Most routine immunisation data has shown that Nigeria made significant progress in improving vaccine coverage rates, but the 2018 NDHS has showed that progress is not uniformly distributed, and that Kebbi and Sokoto State showed less improvement in vaccine coverage rates, than the national average. While the federal government has some influence over the health status of its citizens, the state government has greater direct influence over their health outcomes of its citizens. The efforts made by state governments are critical in the Nigerian context.

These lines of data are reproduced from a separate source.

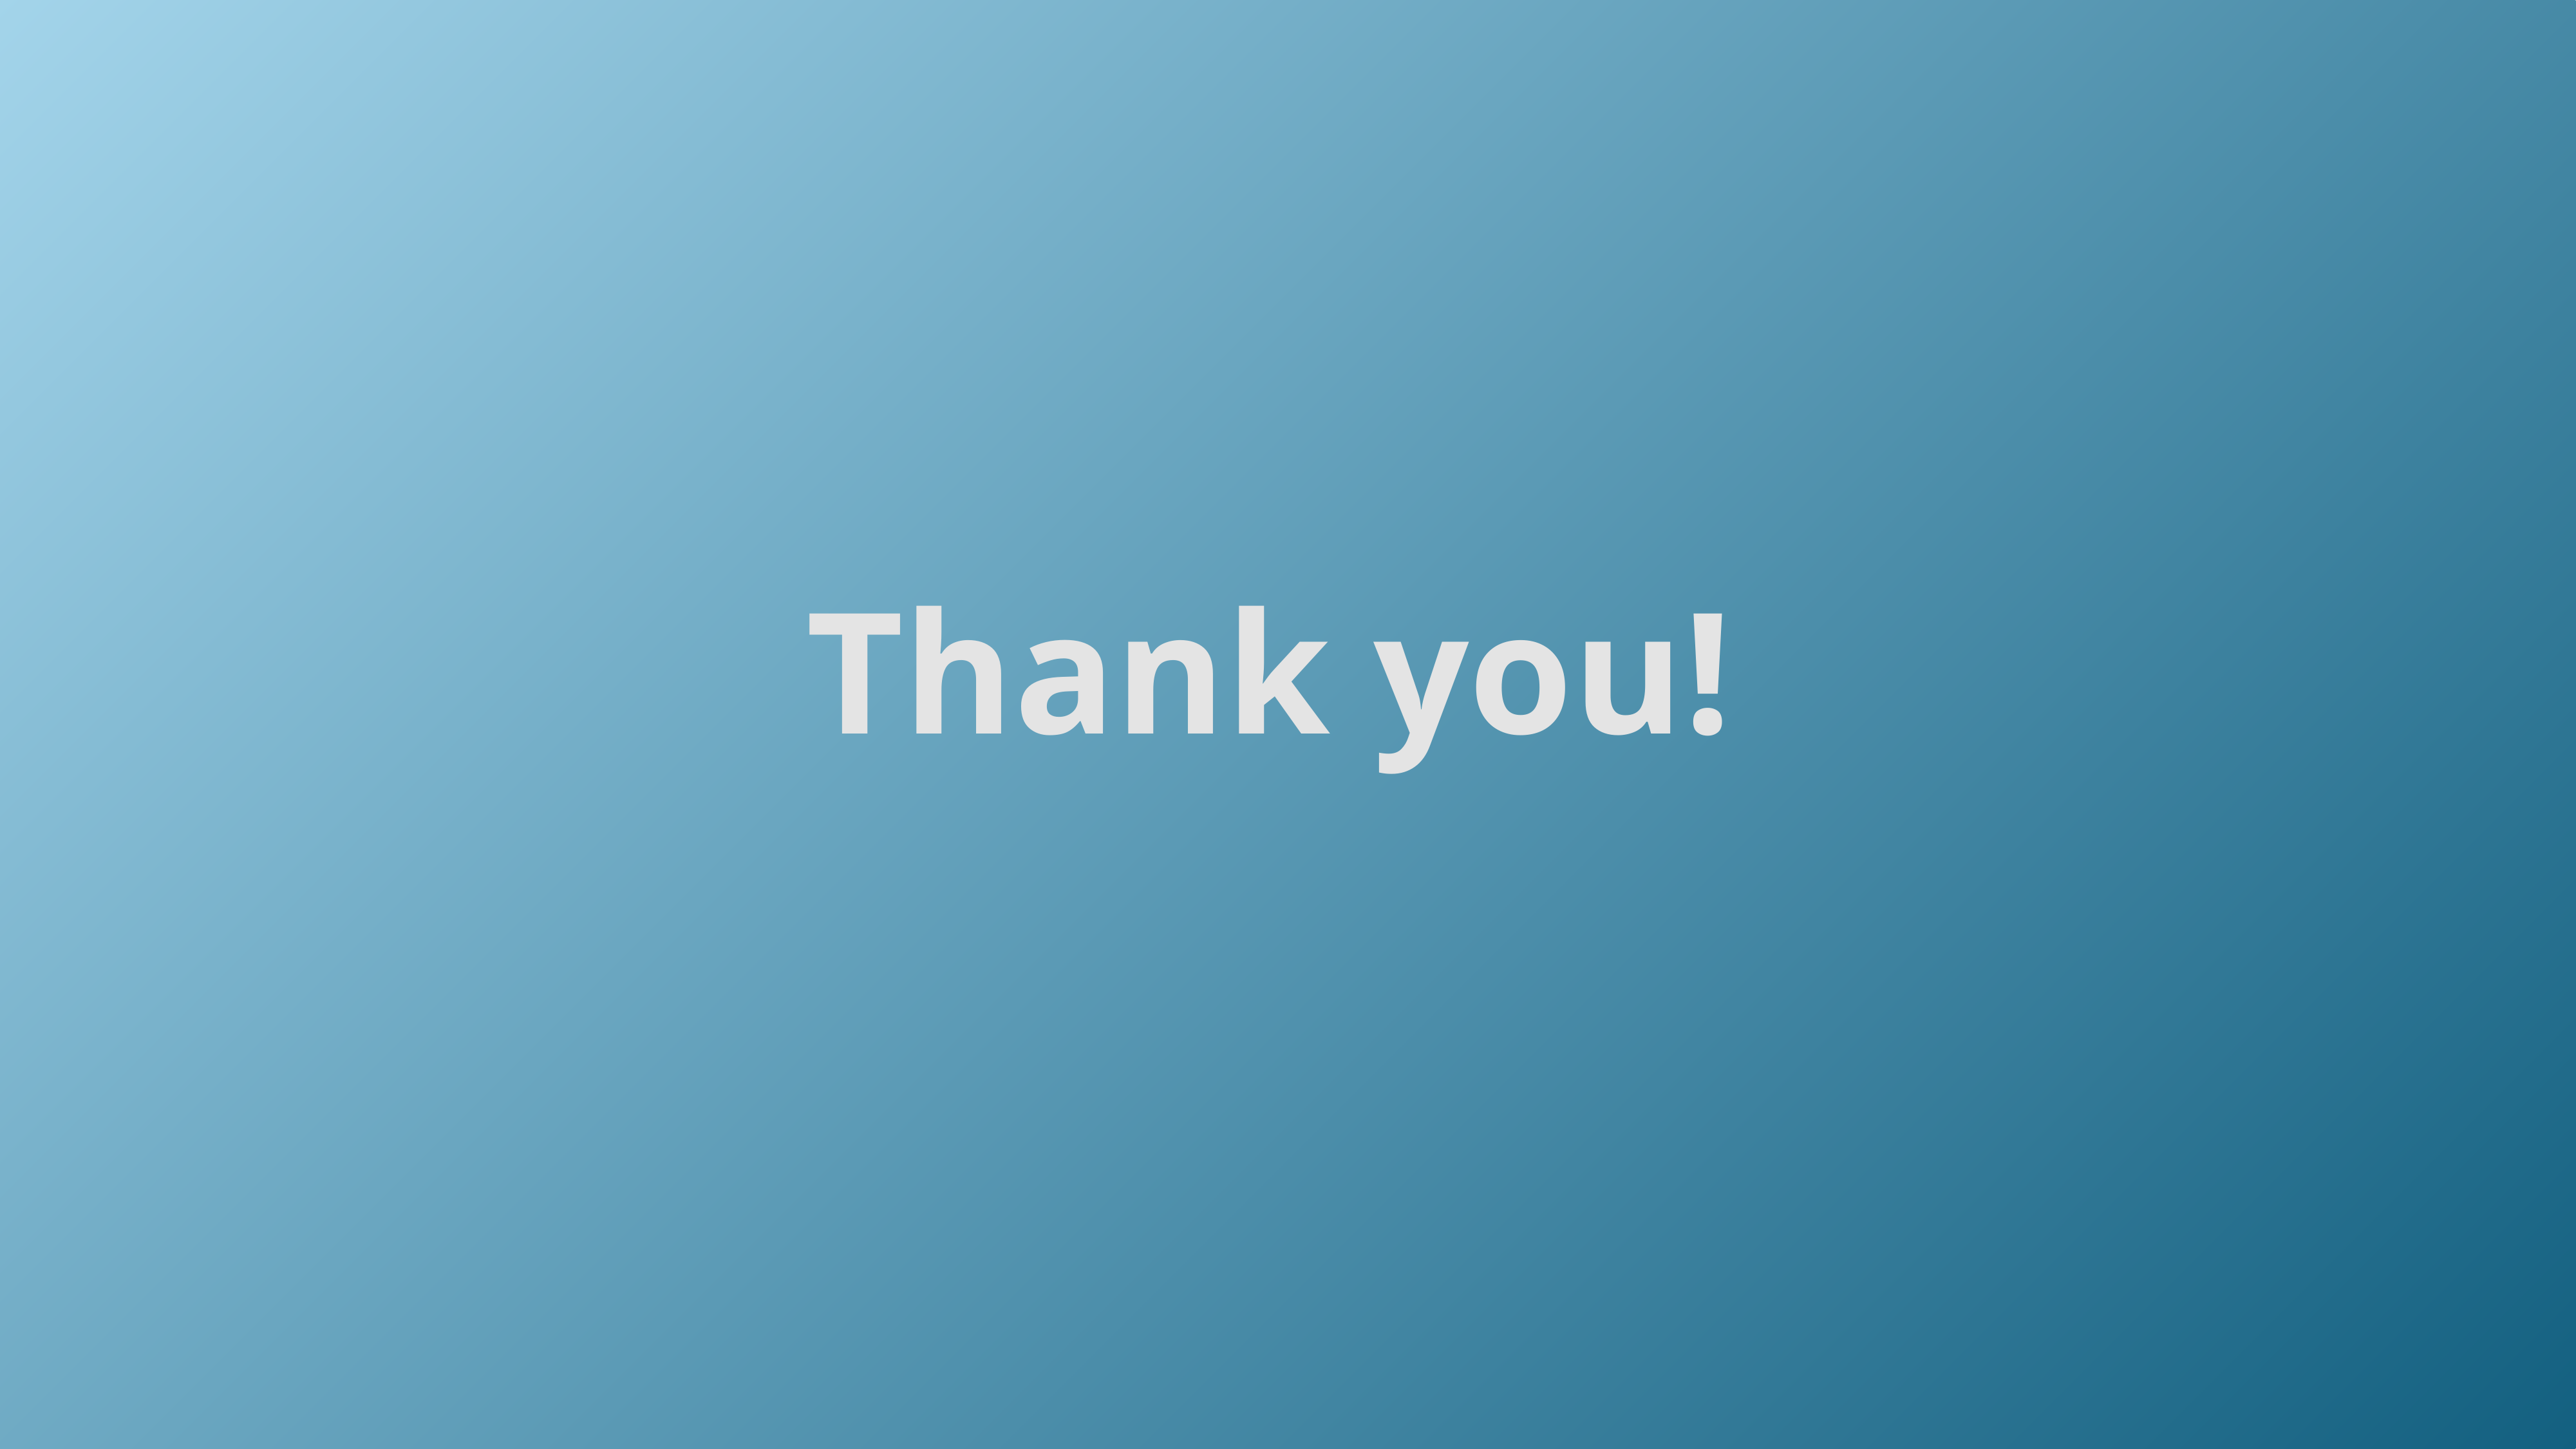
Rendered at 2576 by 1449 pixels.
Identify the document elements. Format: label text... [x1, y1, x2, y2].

text_box Thank you! [780, 531, 1795, 802]
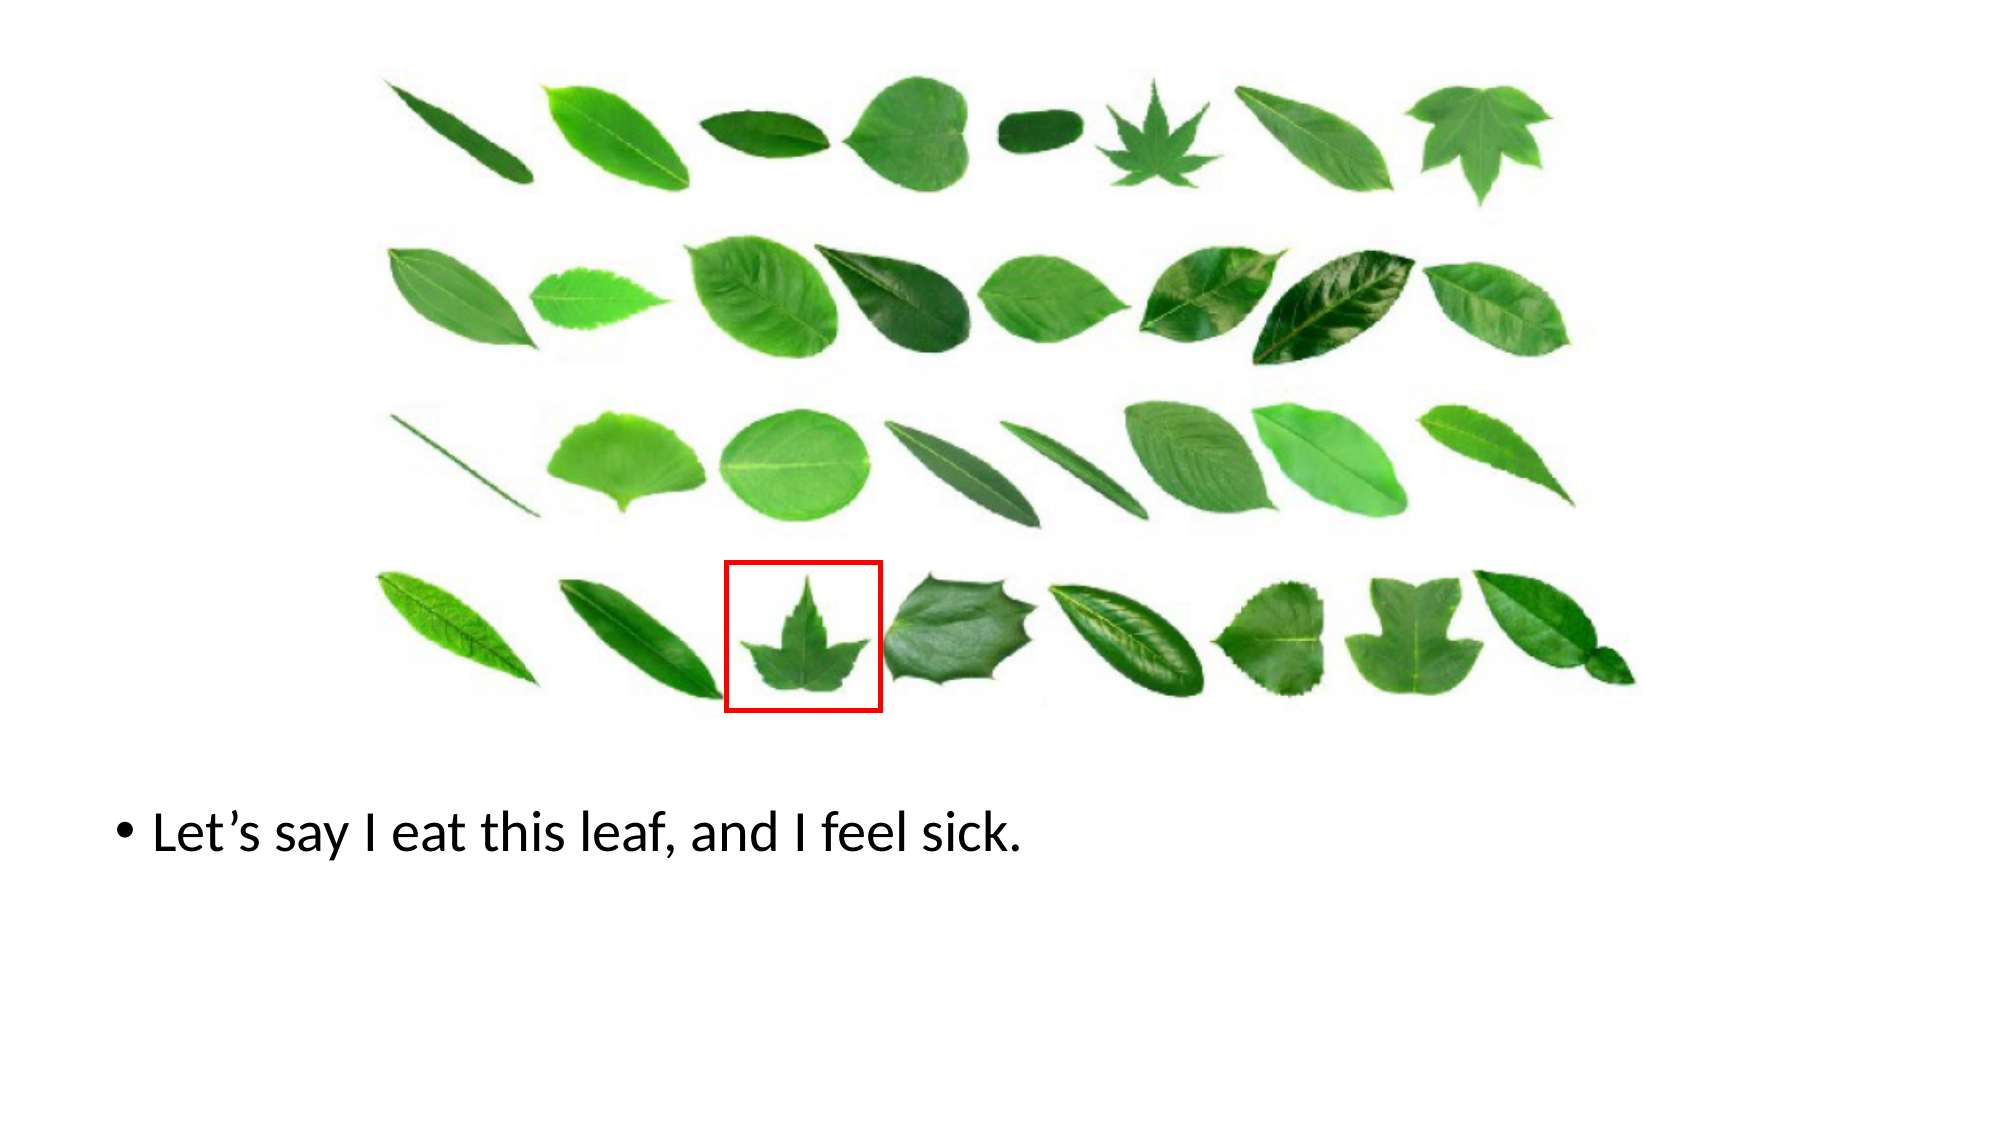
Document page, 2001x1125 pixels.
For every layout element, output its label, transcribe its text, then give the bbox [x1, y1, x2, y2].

picture [338, 27, 1662, 757]
list Let’s say I eat this leaf, and I feel sick. [99, 794, 1825, 967]
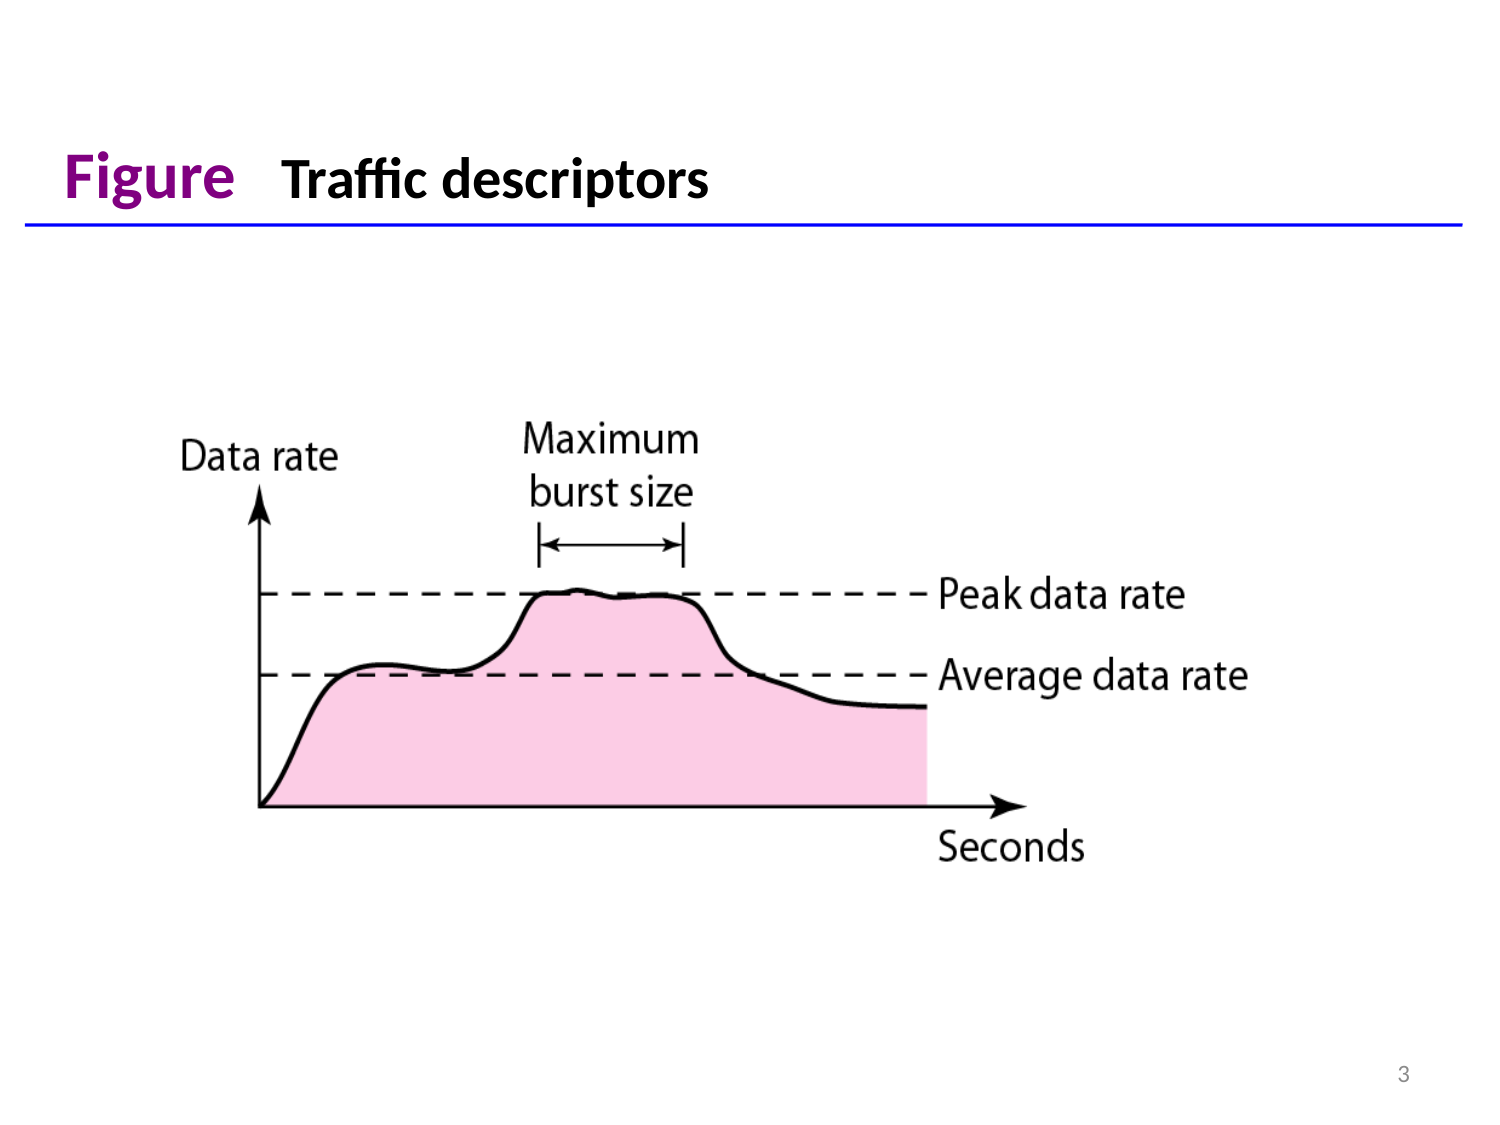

This made the meeting of the Gavi team with His Excellency Abubakar Bagudu, the Governor of Kebbi state to discuss areas of additional support for Kebbi state, even more critical.
Out on field visits
In addition to the long meetings with government leaders, the Gavi team also had two field visits — one to Aleyita Primary Healthcare Centre (PHC) in Abuja where they witnessed an immunisation session and to the Nigeria Centre for Disease Control’s National Reference Laboratory. At both sites, the team had an opportunity to engage colleagues working at the frontlines of delivering vaccines and detecting vaccine preventable diseases.
The visit to the National Reference Laboratory, enabled the Gavi team to see first-hand the progress the country has made to improve its ability to carry out surveillance for vaccine preventable diseases. At Aleyita PHC, in line with Gavi’s health systems strengthening objective, Dr Seth Berkley launched cold chain equipment. This will help improve vaccine storage.
Nigeria on the road to vaccine self-financing
Finally, as Nigeria continues on the journey, transiting out of Gavi funding, the performance of the economy will be critical in order to increase the countries national self–reliance, using its domestic resources for routine immunisation programmes. The enactment of the National Health Act now guarantees the statutory payment of the Basic Health Care Provision fund. These much-needed resources with support in strengthening PHCs, through which all immunisation programmes will be delivered. Domestic resource mobilisation will also require the involvement of the private sector to support in bringing much needed capacity and expertise.
A current example exists of a state self-financing its immunisation programme. Kano State implemented reforms with support from partners that enabled the state to modernise its vaccine delivery and gradually transition their vaccine financing to self-reliance, over a 5-year period. Routine immunisation coverage in the state increased from 19%, according to NDHS 2013, to 46% in 2018. Much work still needs to be done, but with continued technical support from partners, could this be a model for other states in Nigeria to emulate?